__DATA RECORDS__.
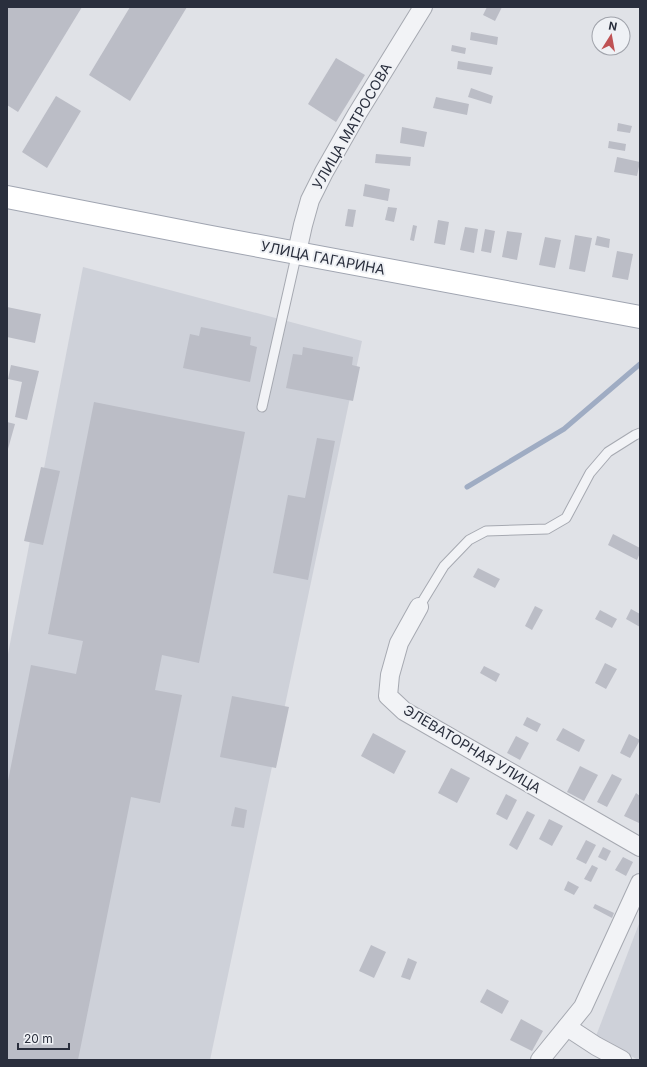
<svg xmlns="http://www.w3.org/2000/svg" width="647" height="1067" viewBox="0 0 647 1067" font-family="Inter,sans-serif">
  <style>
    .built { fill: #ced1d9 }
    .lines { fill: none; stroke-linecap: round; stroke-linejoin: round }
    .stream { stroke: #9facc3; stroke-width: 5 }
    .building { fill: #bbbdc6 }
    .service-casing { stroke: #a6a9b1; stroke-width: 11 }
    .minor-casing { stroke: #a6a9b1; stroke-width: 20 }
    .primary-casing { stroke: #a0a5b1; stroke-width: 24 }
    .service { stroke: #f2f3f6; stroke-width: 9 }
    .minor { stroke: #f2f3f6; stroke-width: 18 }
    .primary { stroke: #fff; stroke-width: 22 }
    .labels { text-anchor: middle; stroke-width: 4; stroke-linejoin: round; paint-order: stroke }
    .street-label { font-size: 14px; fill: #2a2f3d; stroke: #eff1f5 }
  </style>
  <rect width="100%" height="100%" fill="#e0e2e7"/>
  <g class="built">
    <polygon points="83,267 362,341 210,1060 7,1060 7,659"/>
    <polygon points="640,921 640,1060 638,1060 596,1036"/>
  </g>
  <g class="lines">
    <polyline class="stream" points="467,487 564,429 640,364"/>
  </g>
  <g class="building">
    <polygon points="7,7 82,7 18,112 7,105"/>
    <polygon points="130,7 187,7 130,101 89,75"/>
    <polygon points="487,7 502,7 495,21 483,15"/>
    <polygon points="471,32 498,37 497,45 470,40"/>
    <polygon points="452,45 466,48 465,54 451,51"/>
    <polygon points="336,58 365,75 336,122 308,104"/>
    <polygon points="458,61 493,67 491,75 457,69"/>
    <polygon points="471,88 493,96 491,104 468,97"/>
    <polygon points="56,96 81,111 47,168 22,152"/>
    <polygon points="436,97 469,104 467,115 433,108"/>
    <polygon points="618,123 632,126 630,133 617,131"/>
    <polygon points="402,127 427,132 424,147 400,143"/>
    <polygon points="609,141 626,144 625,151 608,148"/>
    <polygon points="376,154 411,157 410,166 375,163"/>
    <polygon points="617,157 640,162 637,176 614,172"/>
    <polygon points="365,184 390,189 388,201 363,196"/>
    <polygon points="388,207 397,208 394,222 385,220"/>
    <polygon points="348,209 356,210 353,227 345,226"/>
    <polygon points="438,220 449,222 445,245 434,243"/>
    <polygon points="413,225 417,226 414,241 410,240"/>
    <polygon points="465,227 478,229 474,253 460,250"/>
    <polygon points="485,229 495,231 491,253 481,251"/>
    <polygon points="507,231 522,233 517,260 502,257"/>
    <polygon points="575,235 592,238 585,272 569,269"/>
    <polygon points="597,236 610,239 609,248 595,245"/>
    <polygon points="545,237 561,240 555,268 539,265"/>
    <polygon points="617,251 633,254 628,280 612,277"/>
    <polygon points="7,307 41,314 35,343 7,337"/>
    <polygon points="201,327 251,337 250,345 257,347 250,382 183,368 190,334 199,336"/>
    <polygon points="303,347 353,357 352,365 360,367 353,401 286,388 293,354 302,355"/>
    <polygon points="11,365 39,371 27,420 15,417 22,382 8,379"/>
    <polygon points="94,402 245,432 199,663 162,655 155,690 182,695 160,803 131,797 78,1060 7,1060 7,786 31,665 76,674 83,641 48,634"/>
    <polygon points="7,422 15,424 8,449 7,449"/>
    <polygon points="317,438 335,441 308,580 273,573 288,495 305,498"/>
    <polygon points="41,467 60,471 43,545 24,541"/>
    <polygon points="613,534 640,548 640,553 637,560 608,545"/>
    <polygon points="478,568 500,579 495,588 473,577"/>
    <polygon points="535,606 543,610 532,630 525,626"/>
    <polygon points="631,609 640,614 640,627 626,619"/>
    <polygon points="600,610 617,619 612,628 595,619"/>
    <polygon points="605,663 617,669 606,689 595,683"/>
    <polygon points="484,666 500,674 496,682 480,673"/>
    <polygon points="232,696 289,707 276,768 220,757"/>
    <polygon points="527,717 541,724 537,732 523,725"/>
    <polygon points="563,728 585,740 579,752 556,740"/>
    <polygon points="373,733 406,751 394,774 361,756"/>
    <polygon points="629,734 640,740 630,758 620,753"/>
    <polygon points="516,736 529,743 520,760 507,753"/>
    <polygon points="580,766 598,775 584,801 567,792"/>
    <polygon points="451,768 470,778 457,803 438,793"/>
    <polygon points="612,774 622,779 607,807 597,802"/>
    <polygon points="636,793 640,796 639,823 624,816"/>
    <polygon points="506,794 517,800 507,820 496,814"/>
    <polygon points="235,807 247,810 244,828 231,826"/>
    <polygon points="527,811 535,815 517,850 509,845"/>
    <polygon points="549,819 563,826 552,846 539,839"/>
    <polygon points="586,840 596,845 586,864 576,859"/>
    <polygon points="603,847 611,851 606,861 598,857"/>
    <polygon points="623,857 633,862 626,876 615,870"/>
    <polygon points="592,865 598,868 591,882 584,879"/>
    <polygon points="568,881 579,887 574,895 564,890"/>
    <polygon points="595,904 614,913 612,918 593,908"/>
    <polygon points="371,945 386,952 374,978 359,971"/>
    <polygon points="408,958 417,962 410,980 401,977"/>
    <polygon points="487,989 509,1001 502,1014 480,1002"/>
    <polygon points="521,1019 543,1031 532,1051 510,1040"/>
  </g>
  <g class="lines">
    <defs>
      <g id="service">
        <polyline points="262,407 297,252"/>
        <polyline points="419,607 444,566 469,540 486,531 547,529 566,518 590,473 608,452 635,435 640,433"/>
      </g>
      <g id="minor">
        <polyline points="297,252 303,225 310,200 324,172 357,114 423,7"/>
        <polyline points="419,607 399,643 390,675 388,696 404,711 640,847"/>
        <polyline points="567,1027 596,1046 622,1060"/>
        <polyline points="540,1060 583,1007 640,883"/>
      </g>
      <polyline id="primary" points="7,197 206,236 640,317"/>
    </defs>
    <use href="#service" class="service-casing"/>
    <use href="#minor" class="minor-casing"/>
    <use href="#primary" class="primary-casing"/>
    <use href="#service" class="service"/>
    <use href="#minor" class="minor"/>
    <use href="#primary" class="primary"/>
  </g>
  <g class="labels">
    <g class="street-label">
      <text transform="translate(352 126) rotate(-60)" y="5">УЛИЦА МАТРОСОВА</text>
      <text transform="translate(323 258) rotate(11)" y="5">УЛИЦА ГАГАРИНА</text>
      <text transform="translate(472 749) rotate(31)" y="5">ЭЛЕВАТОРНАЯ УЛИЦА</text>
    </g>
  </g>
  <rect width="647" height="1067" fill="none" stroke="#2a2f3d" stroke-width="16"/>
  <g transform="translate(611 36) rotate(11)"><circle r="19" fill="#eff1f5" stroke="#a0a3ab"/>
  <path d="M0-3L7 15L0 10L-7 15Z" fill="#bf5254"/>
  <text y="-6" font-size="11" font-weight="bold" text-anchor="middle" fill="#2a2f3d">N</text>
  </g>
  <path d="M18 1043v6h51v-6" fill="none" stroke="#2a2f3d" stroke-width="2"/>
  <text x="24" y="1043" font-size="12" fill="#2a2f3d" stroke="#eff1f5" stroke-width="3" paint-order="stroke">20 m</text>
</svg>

__ABOUT THIS TASK__. Leaving out only the pictures, return the material above unchanged.

__TASK ANSWER__.
<svg xmlns="http://www.w3.org/2000/svg" width="647" height="1067" viewBox="0 0 647 1067" font-family="Inter,sans-serif">
  <style>
    .built { fill: #ced1d9 }
    .lines { fill: none; stroke-linecap: round; stroke-linejoin: round }
    .stream { stroke: #9facc3; stroke-width: 5 }
    .building { fill: #bbbdc6 }
    .service-casing { stroke: #a6a9b1; stroke-width: 11 }
    .minor-casing { stroke: #a6a9b1; stroke-width: 20 }
    .primary-casing { stroke: #a0a5b1; stroke-width: 24 }
    .service { stroke: #f2f3f6; stroke-width: 9 }
    .minor { stroke: #f2f3f6; stroke-width: 18 }
    .primary { stroke: #fff; stroke-width: 22 }
    .labels { text-anchor: middle; stroke-width: 4; stroke-linejoin: round; paint-order: stroke }
    .street-label { font-size: 14px; fill: #2a2f3d; stroke: #eff1f5 }
  </style>
  <rect width="100%" height="100%" fill="#e0e2e7"/>
  <g class="built">
    <polygon points="83,267 362,341 210,1060 7,1060 7,659"/>
    <polygon points="640,921 640,1060 638,1060 596,1036"/>
  </g>
  <g class="lines">
    <polyline class="stream" points="467,487 564,429 640,364"/>
  </g>
  <g class="building">
    <polygon points="7,7 82,7 18,112 7,105"/>
    <polygon points="130,7 187,7 130,101 89,75"/>
    <polygon points="487,7 502,7 495,21 483,15"/>
    <polygon points="471,32 498,37 497,45 470,40"/>
    <polygon points="452,45 466,48 465,54 451,51"/>
    <polygon points="336,58 365,75 336,122 308,104"/>
    <polygon points="458,61 493,67 491,75 457,69"/>
    <polygon points="471,88 493,96 491,104 468,97"/>
    <polygon points="56,96 81,111 47,168 22,152"/>
    <polygon points="436,97 469,104 467,115 433,108"/>
    <polygon points="618,123 632,126 630,133 617,131"/>
    <polygon points="402,127 427,132 424,147 400,143"/>
    <polygon points="609,141 626,144 625,151 608,148"/>
    <polygon points="376,154 411,157 410,166 375,163"/>
    <polygon points="617,157 640,162 637,176 614,172"/>
    <polygon points="365,184 390,189 388,201 363,196"/>
    <polygon points="388,207 397,208 394,222 385,220"/>
    <polygon points="348,209 356,210 353,227 345,226"/>
    <polygon points="438,220 449,222 445,245 434,243"/>
    <polygon points="413,225 417,226 414,241 410,240"/>
    <polygon points="465,227 478,229 474,253 460,250"/>
    <polygon points="485,229 495,231 491,253 481,251"/>
    <polygon points="507,231 522,233 517,260 502,257"/>
    <polygon points="575,235 592,238 585,272 569,269"/>
    <polygon points="597,236 610,239 609,248 595,245"/>
    <polygon points="545,237 561,240 555,268 539,265"/>
    <polygon points="617,251 633,254 628,280 612,277"/>
    <polygon points="7,307 41,314 35,343 7,337"/>
    <polygon points="201,327 251,337 250,345 257,347 250,382 183,368 190,334 199,336"/>
    <polygon points="303,347 353,357 352,365 360,367 353,401 286,388 293,354 302,355"/>
    <polygon points="11,365 39,371 27,420 15,417 22,382 8,379"/>
    <polygon points="94,402 245,432 199,663 162,655 155,690 182,695 160,803 131,797 78,1060 7,1060 7,786 31,665 76,674 83,641 48,634"/>
    <polygon points="7,422 15,424 8,449 7,449"/>
    <polygon points="317,438 335,441 308,580 273,573 288,495 305,498"/>
    <polygon points="41,467 60,471 43,545 24,541"/>
    <polygon points="613,534 640,548 640,553 637,560 608,545"/>
    <polygon points="478,568 500,579 495,588 473,577"/>
    <polygon points="535,606 543,610 532,630 525,626"/>
    <polygon points="631,609 640,614 640,627 626,619"/>
    <polygon points="600,610 617,619 612,628 595,619"/>
    <polygon points="605,663 617,669 606,689 595,683"/>
    <polygon points="484,666 500,674 496,682 480,673"/>
    <polygon points="232,696 289,707 276,768 220,757"/>
    <polygon points="527,717 541,724 537,732 523,725"/>
    <polygon points="563,728 585,740 579,752 556,740"/>
    <polygon points="373,733 406,751 394,774 361,756"/>
    <polygon points="629,734 640,740 630,758 620,753"/>
    <polygon points="516,736 529,743 520,760 507,753"/>
    <polygon points="580,766 598,775 584,801 567,792"/>
    <polygon points="451,768 470,778 457,803 438,793"/>
    <polygon points="612,774 622,779 607,807 597,802"/>
    <polygon points="636,793 640,796 639,823 624,816"/>
    <polygon points="506,794 517,800 507,820 496,814"/>
    <polygon points="235,807 247,810 244,828 231,826"/>
    <polygon points="527,811 535,815 517,850 509,845"/>
    <polygon points="549,819 563,826 552,846 539,839"/>
    <polygon points="586,840 596,845 586,864 576,859"/>
    <polygon points="603,847 611,851 606,861 598,857"/>
    <polygon points="623,857 633,862 626,876 615,870"/>
    <polygon points="592,865 598,868 591,882 584,879"/>
    <polygon points="568,881 579,887 574,895 564,890"/>
    <polygon points="595,904 614,913 612,918 593,908"/>
    <polygon points="371,945 386,952 374,978 359,971"/>
    <polygon points="408,958 417,962 410,980 401,977"/>
    <polygon points="487,989 509,1001 502,1014 480,1002"/>
    <polygon points="521,1019 543,1031 532,1051 510,1040"/>
  </g>
  <g class="lines">
    <defs>
      <g id="service">
        <polyline points="262,407 297,252"/>
        <polyline points="419,607 444,566 469,540 486,531 547,529 566,518 590,473 608,452 635,435 640,433"/>
      </g>
      <g id="minor">
        <polyline points="297,252 303,225 310,200 324,172 357,114 423,7"/>
        <polyline points="419,607 399,643 390,675 388,696 404,711 640,847"/>
        <polyline points="567,1027 596,1046 622,1060"/>
        <polyline points="540,1060 583,1007 640,883"/>
      </g>
      <polyline id="primary" points="7,197 206,236 640,317"/>
    </defs>
    <use href="#service" class="service-casing"/>
    <use href="#minor" class="minor-casing"/>
    <use href="#primary" class="primary-casing"/>
    <use href="#service" class="service"/>
    <use href="#minor" class="minor"/>
    <use href="#primary" class="primary"/>
  </g>
  <g class="labels">
    <g class="street-label">
      <text transform="translate(352 126) rotate(-60)" y="5">УЛИЦА МАТРОСОВА</text>
      <text transform="translate(323 258) rotate(11)" y="5">УЛИЦА ГАГАРИНА</text>
      <text transform="translate(472 749) rotate(31)" y="5">ЭЛЕВАТОРНАЯ УЛИЦА</text>
    </g>
  </g>
  <rect width="647" height="1067" fill="none" stroke="#2a2f3d" stroke-width="16"/>
  <g transform="translate(611 36) rotate(11)"><circle r="19" fill="#eff1f5" stroke="#a0a3ab"/>
  <path d="M0-3L7 15L0 10L-7 15Z" fill="#bf5254"/>
  <text y="-6" font-size="11" font-weight="bold" text-anchor="middle" fill="#2a2f3d">N</text>
  </g>
  <path d="M18 1043v6h51v-6" fill="none" stroke="#2a2f3d" stroke-width="2"/>
  <text x="24" y="1043" font-size="12" fill="#2a2f3d" stroke="#eff1f5" stroke-width="3" paint-order="stroke">20 m</text>
</svg>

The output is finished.